Saturday, September 24, 2011

Istanbul Nightclub DJ's get no First Amendment Protections

We spend the night partying at a famous Istanbul disco, whose best feature, in my opinion, was the seven story winding staircase one need ascend to gain entry. This is of course serves a warning, meant to give unwitting customers a chance to turn back before being exposed to DJ’s that are intermixing Ray Charles, with Middle Eastern music that might satisfy only the most rhythmically impaired- the songs had no beat whatsoever.
I had heard good things about Istanbul night life, and this place was packed, but authorities in New York City would have closed down the place and fined the owners hundreds of thousands of dollars on music selection alone, First Amendment be damned. (And they’d be right to)

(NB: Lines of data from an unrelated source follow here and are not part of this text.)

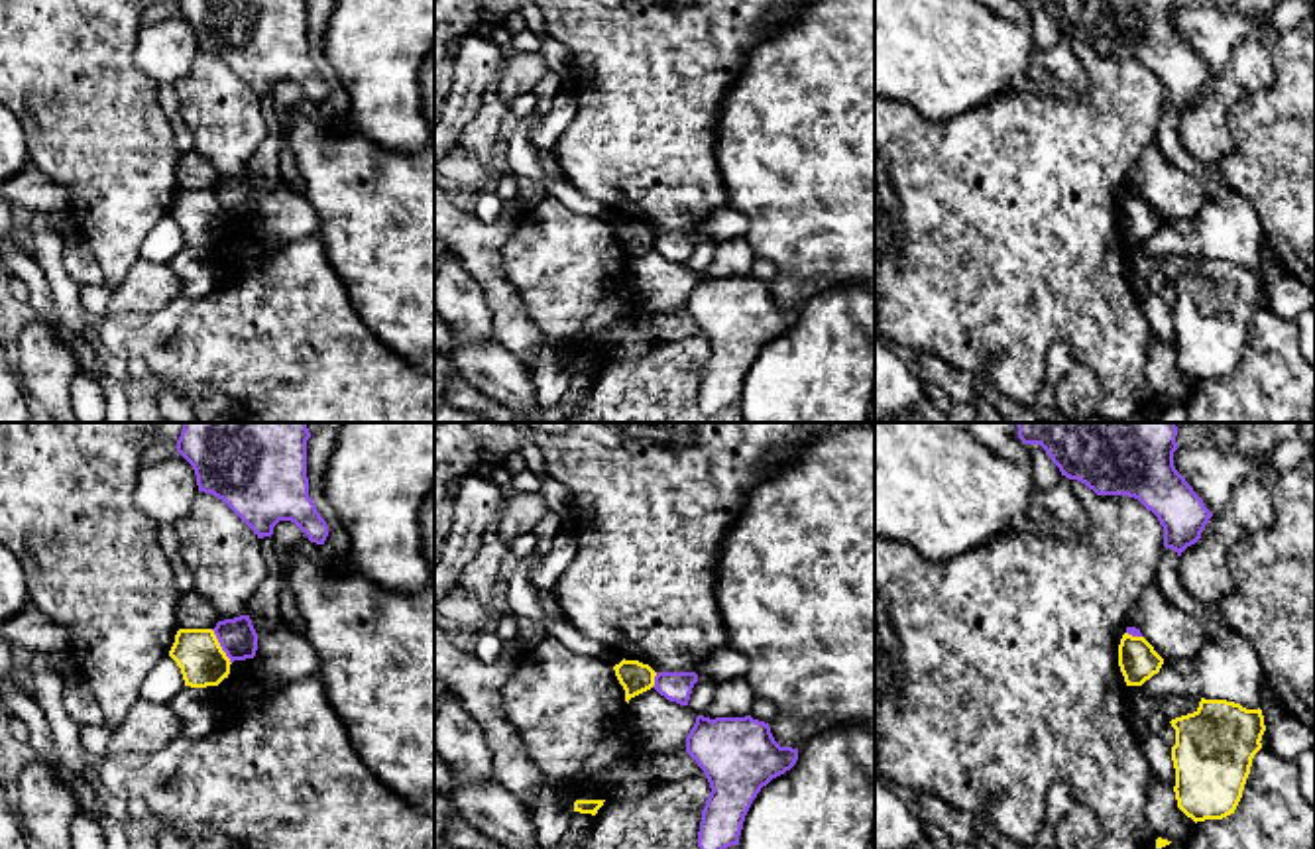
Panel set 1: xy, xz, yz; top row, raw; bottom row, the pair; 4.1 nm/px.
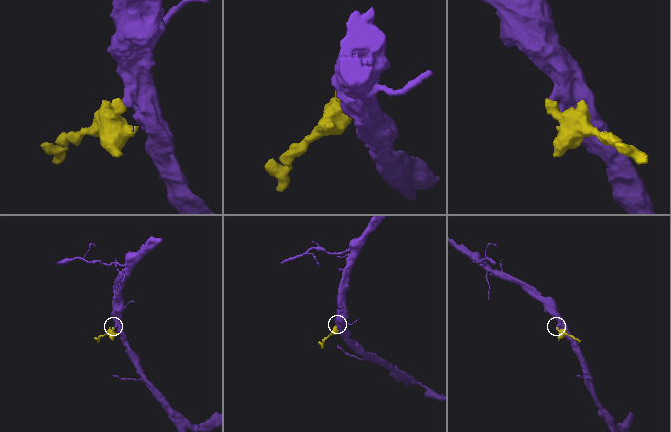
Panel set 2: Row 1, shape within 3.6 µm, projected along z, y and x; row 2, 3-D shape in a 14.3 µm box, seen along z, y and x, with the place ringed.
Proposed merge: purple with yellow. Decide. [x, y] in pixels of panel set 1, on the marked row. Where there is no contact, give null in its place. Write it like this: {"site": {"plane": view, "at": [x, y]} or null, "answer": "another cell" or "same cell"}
{"site": {"plane": "xy", "at": [221, 645]}, "answer": "another cell"}

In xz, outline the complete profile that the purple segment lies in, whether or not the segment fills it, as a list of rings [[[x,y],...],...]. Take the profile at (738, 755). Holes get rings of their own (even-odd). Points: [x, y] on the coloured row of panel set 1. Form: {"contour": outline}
{"contour": [[[698,715],[686,737],[686,753],[704,770],[712,788],[702,810],[700,849],[739,845],[745,816],[761,788],[798,761],[798,749],[780,747],[769,723],[751,715]]]}

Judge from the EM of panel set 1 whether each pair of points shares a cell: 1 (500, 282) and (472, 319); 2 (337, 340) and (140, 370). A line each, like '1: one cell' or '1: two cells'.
1: two cells
2: two cells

The next morning we start by investigating the touristy part of the city.  We stop by the Grand Bazaar, a gigantic complex of small shops selling everything from trinkets, to T-shirts, to antiques, to masses of gold.
Gamze is proud of the fact that Turkey both sells and produces some of the best counterfeit name brand clothing in the world. “We’re #1,” she brags, “It’s almost indistinguishable from the real thing. "Gucci" is of course on full display.

 I see an antique dagger with a scabbard decorated in heaven, prominently displayed in a shop window. It turns out it is 80 years old, and the owner wants $2,000 for it, a price I visibly recoil at.
“Can I just film the dagger?” 
            “Sure,” he answers disappointedly, without moving to get it for me.
             “Could I hold it while I film, please?”
             “Just film it through the window.”
             Obviously we’ve all experienced this before, storekeepers whose only interest is how much money they can extract from you. I have to say, in my two visits to Istanbul, it’s more pronounced here than elsewhere.
                “You know what, you’ll never be a great salesman until you can greet all your customers with love. You’re just concerned about numbers, I assure you when you become interested in the heart first, and making that connection with someone, your numbers will follow.”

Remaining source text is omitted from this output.